Significant steps have also been taken to empower people affected by the use of AI systems, including a requirement to notify and provide explanations to people who are affected by AI-based decisions or outcomes, and remedies for when rights have been violated.
Lingering concerns on definition of ‘high risk’ and AI in migration
There is a danger that the safeguards the Parliament has put in place against risky AI systems will be compromised by the proposed changes to the risk classification process in Article 6 of the AI Act.
The change provides a large loophole for AI developers (with an incentive to under-classify) to argue that they should not be subject to legislative requirements. The changes proposed to Article 6 pave the way for legal uncertainty, fragmentation, and ultimately, risks undermining the EU AI Act. We will continue pushing against these loopholes favouring industry actors over people’s rights.
Furthermore, the European Parliament has stopped short of protecting the rights of migrants from discriminatory surveillance. The MEPs failed to include in the list of prohibited practices where AI is used to facilitate illegal pushbacks, or to profile people in a discriminatory manner. Without these prohibitions the European Parliament is paving the way for panopticon at the EU border.

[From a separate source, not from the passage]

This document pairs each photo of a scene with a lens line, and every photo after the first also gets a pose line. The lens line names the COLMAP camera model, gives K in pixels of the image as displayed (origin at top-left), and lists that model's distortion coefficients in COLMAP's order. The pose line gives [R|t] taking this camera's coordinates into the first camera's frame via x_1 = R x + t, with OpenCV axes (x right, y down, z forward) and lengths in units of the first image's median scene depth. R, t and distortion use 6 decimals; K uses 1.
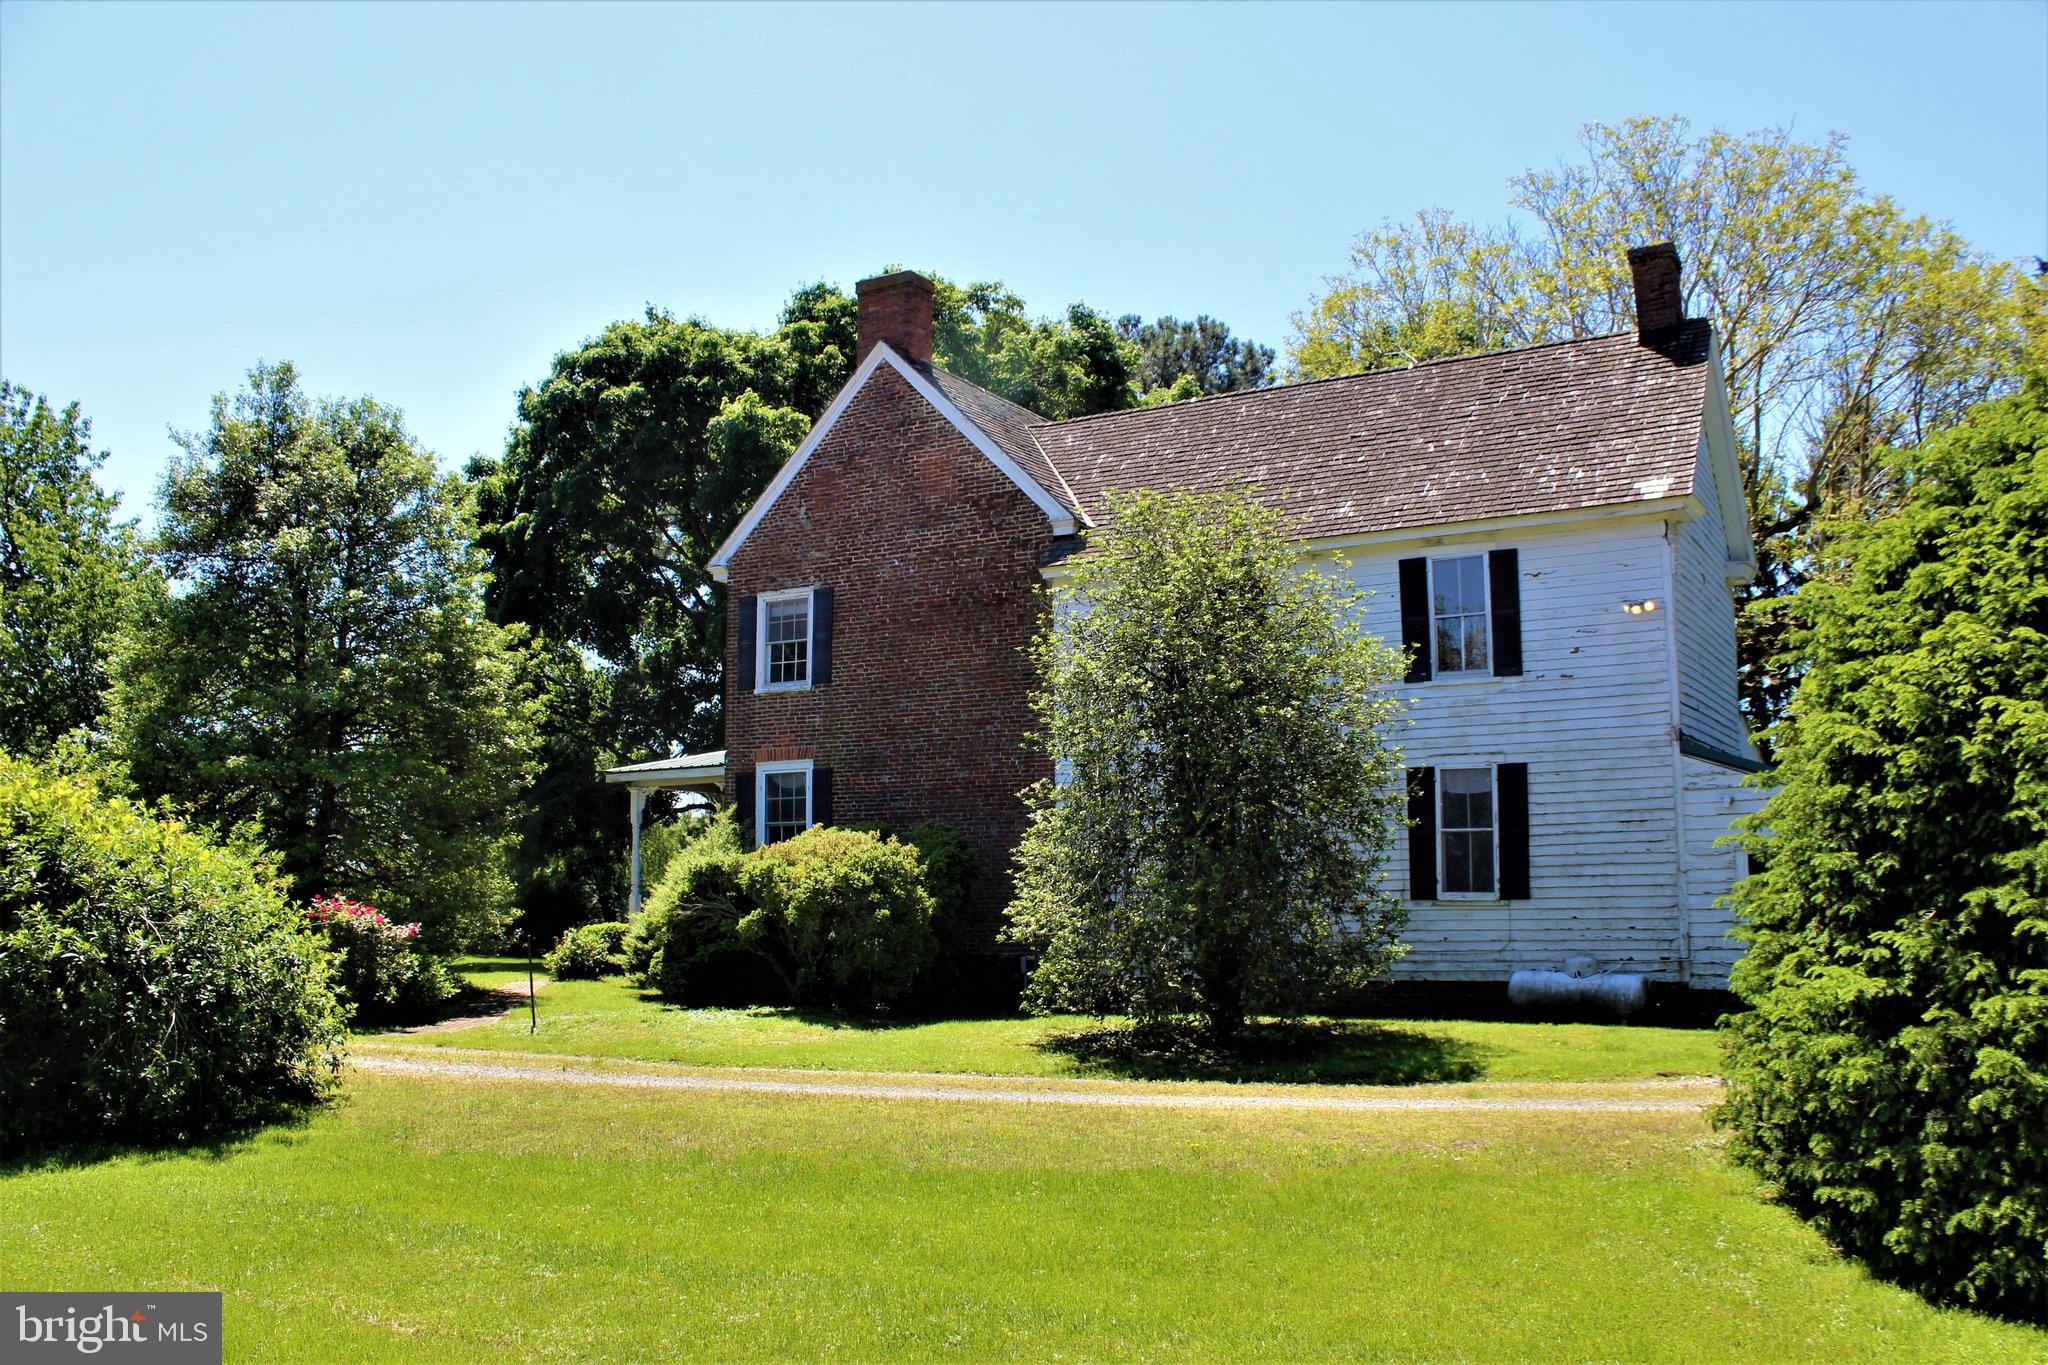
lens RADIAL K [[1712.2, 0, 1015.1], [0, 1712.2, 679.9], [0, 0, 1]] dist [-0.160075, 0.137859]
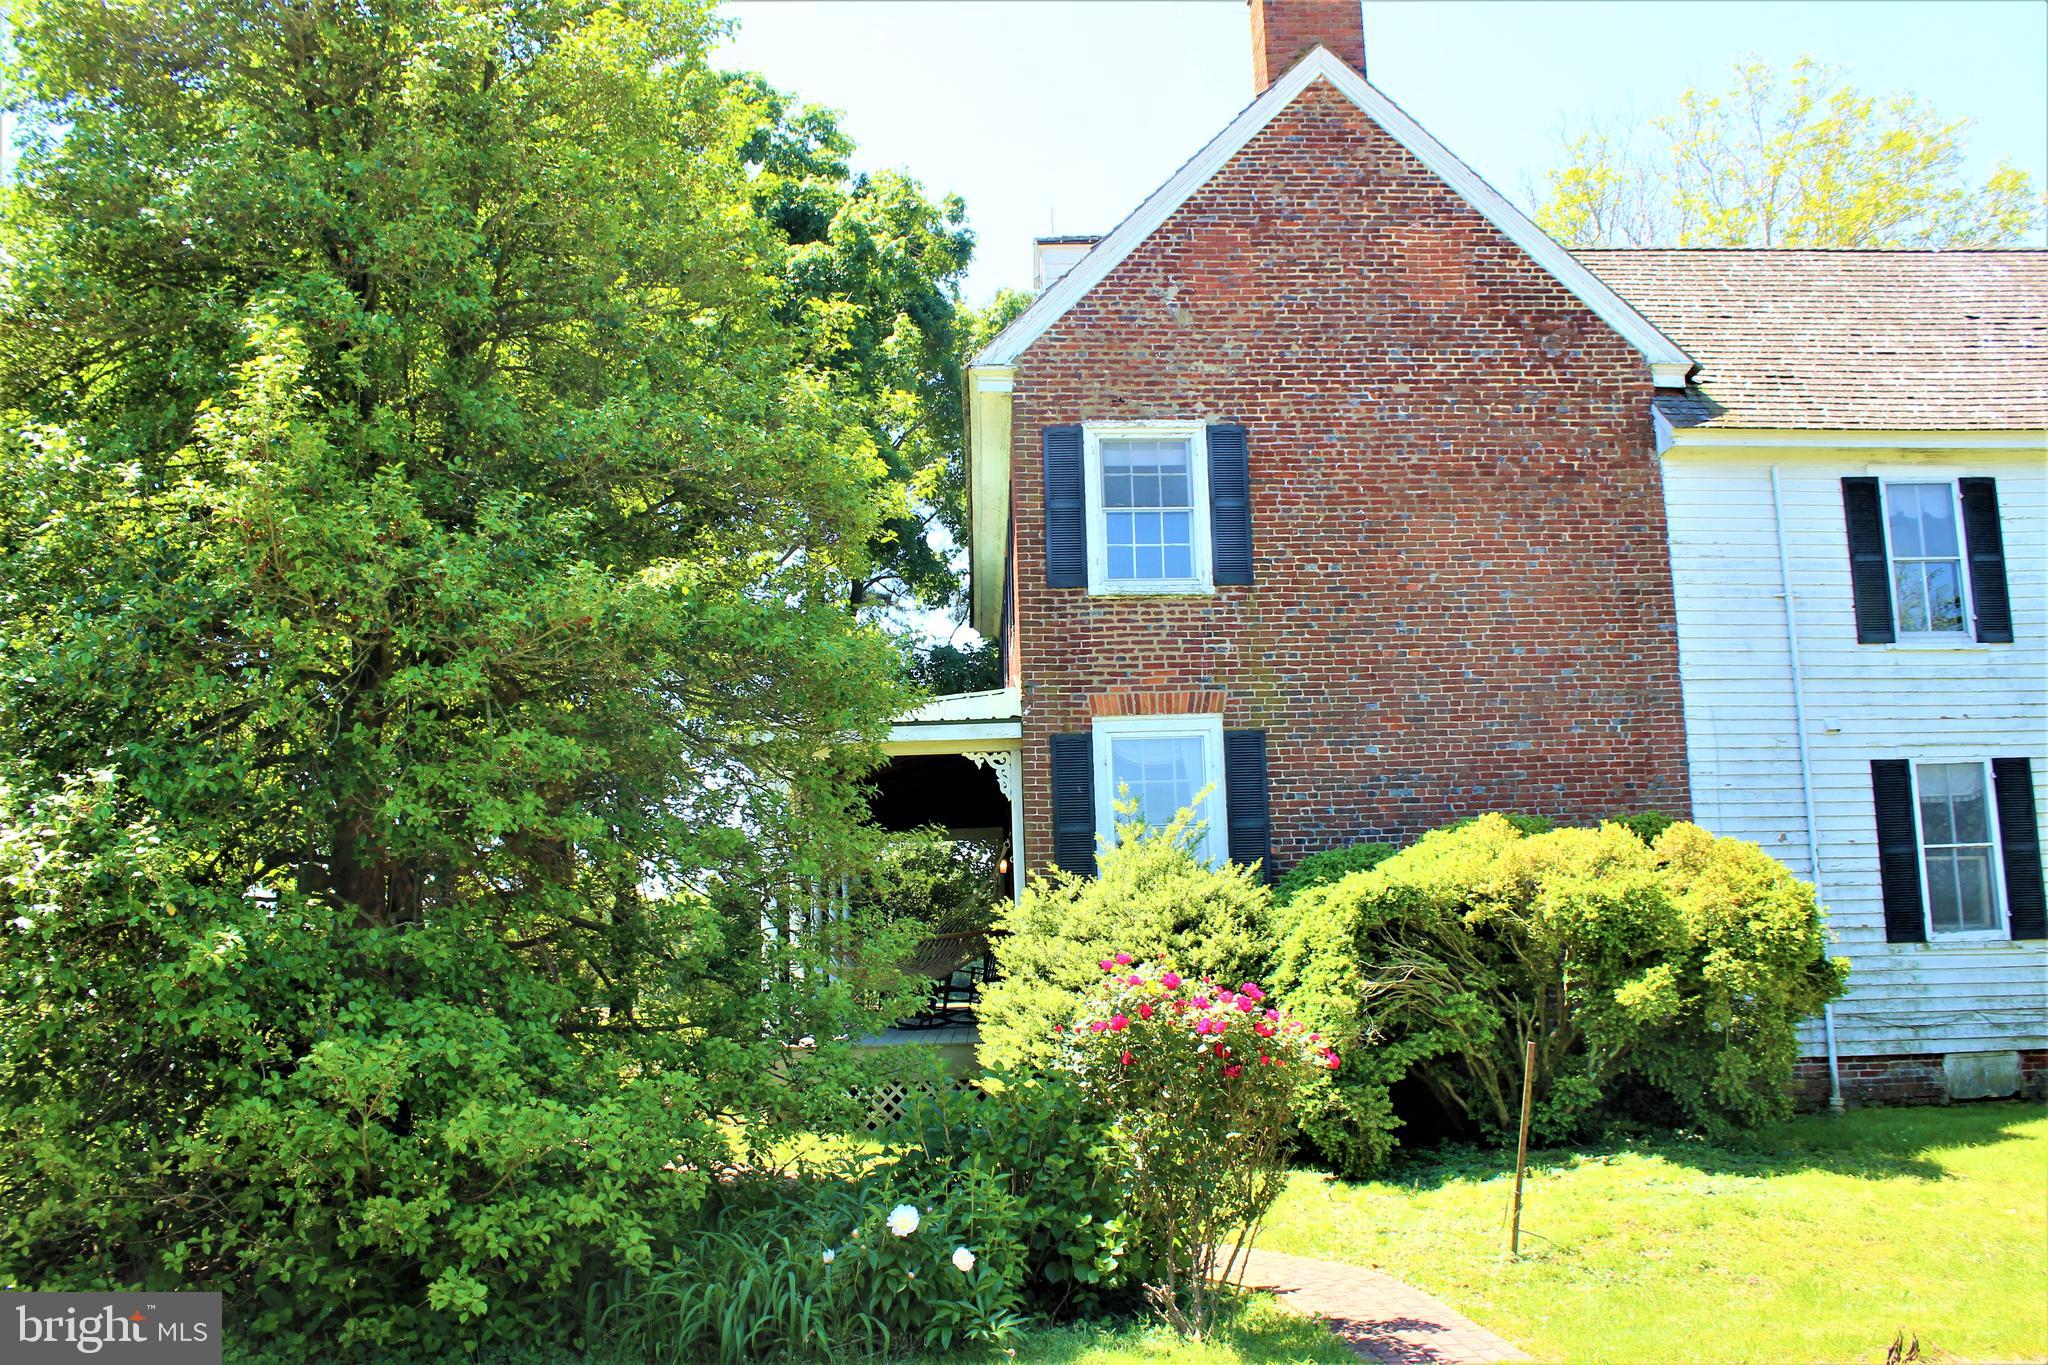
lens RADIAL K [[1712.2, 0, 1015.1], [0, 1712.2, 679.9], [0, 0, 1]] dist [-0.160075, 0.137859]
pose [[0.845871, 0.067964, 0.529039, -0.481341], [-0.047899, 0.997520, -0.051564, 0.067937], [-0.531232, 0.018276, 0.847029, 0.549356]]
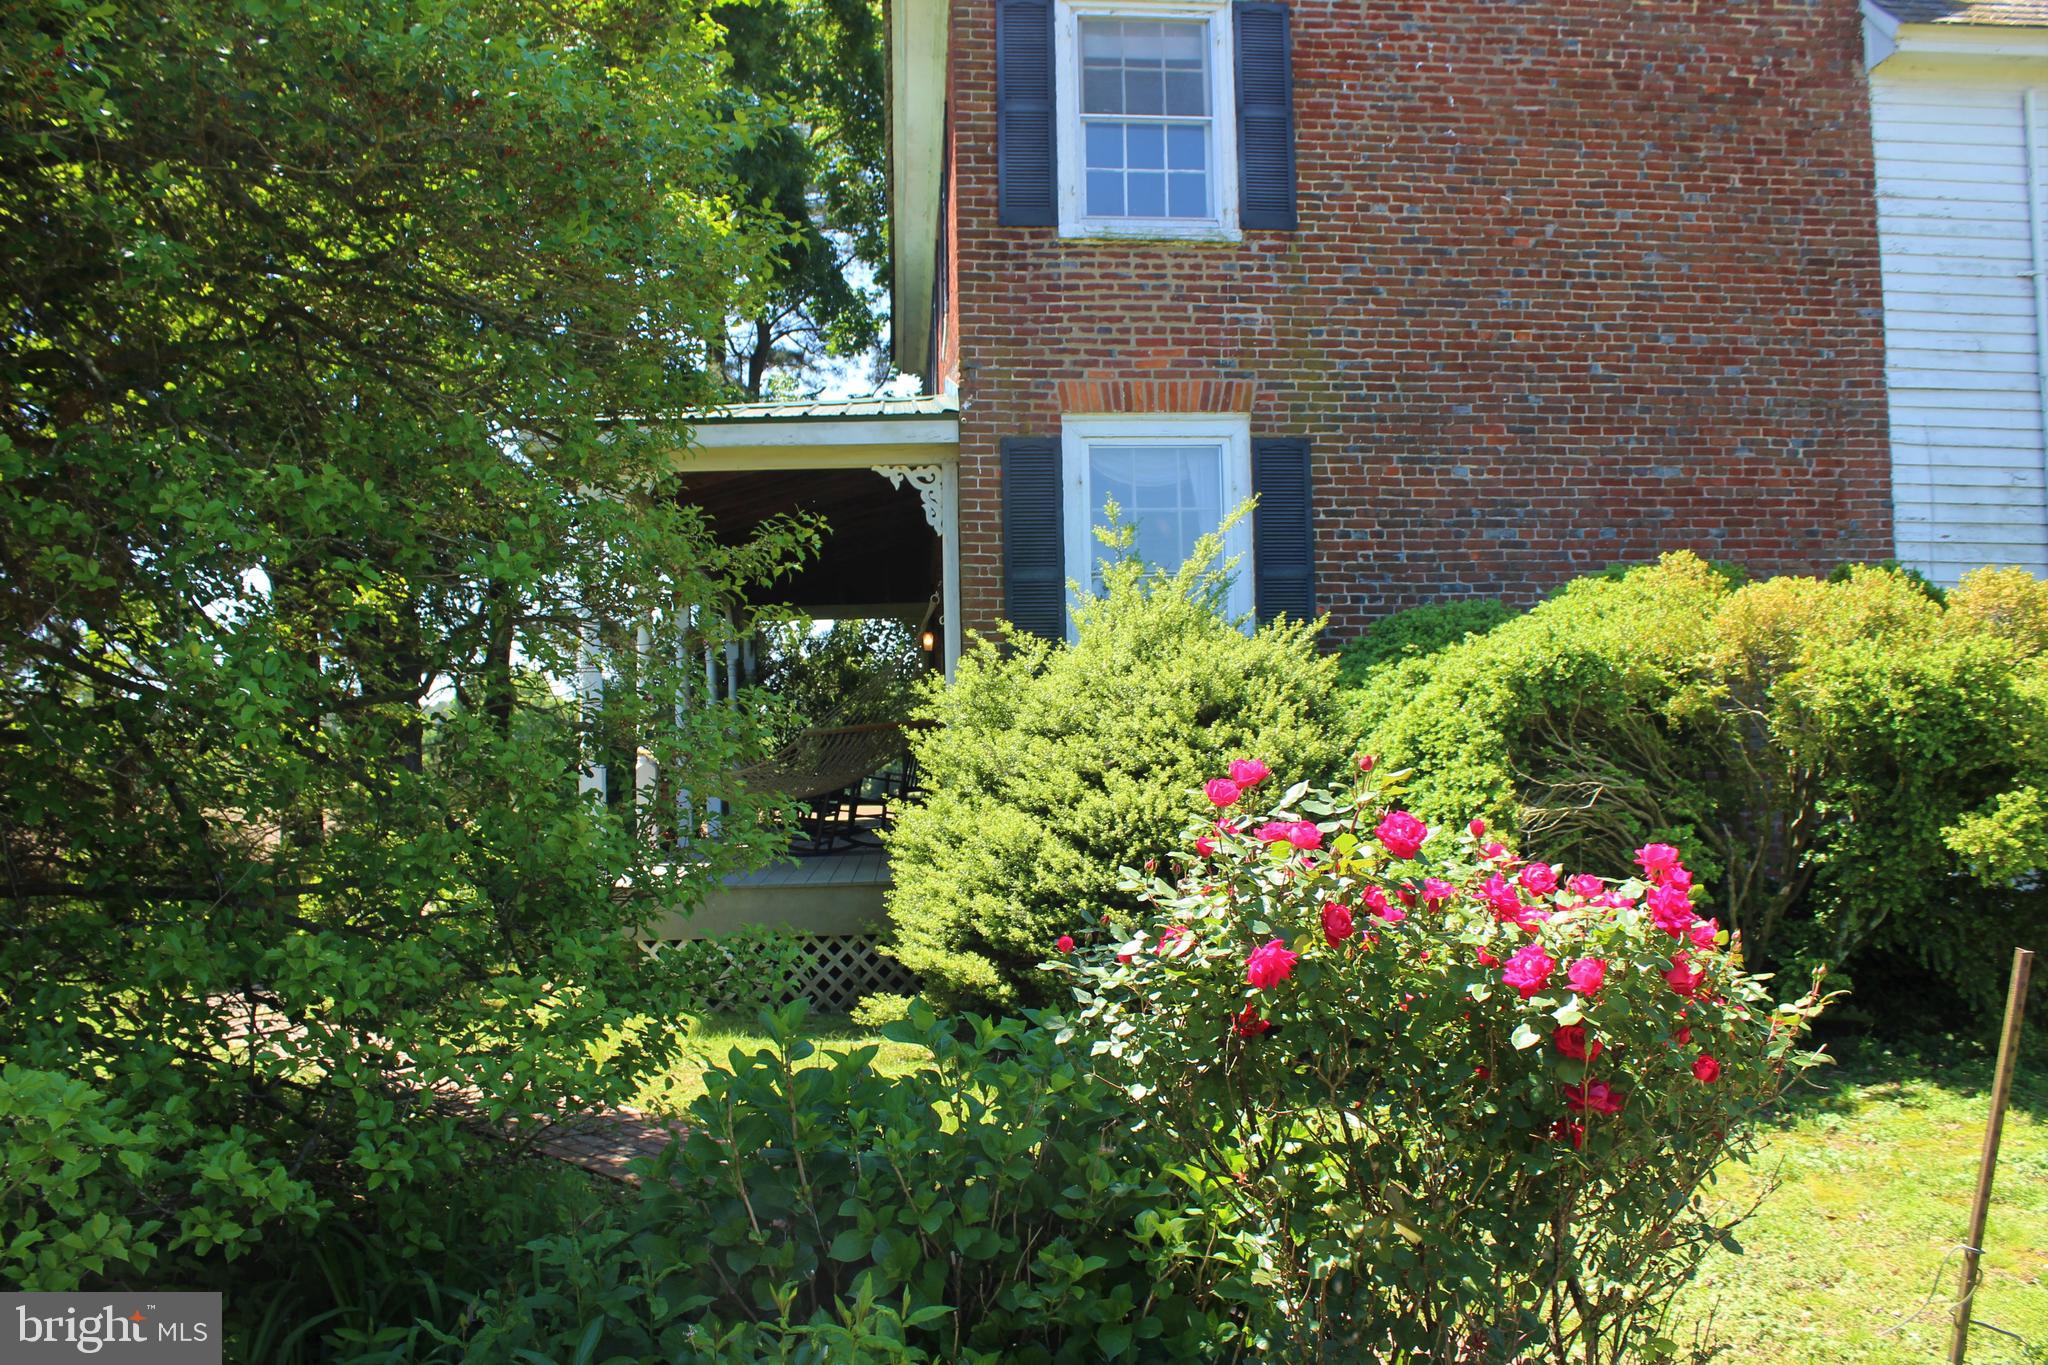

Unfortunately, the Parliament is proposing some very worrying changes relating to what counts as 'high-risk' AI. With the changes in the text, developers will be able to decide if their system is 'significant' enough to be considered high risk, a major red flag for the enforcement of this legislation.
What’s Next
A plenary vote with all MEPs is expected to take place in June, which will finalise the Parliament’s position on the AI Act. After that, we will enter a period of inter-institutional negotiations with the Member States before this regulation can be passed and become EU law. The broad civil society coalition will continue centering people in these negotiations.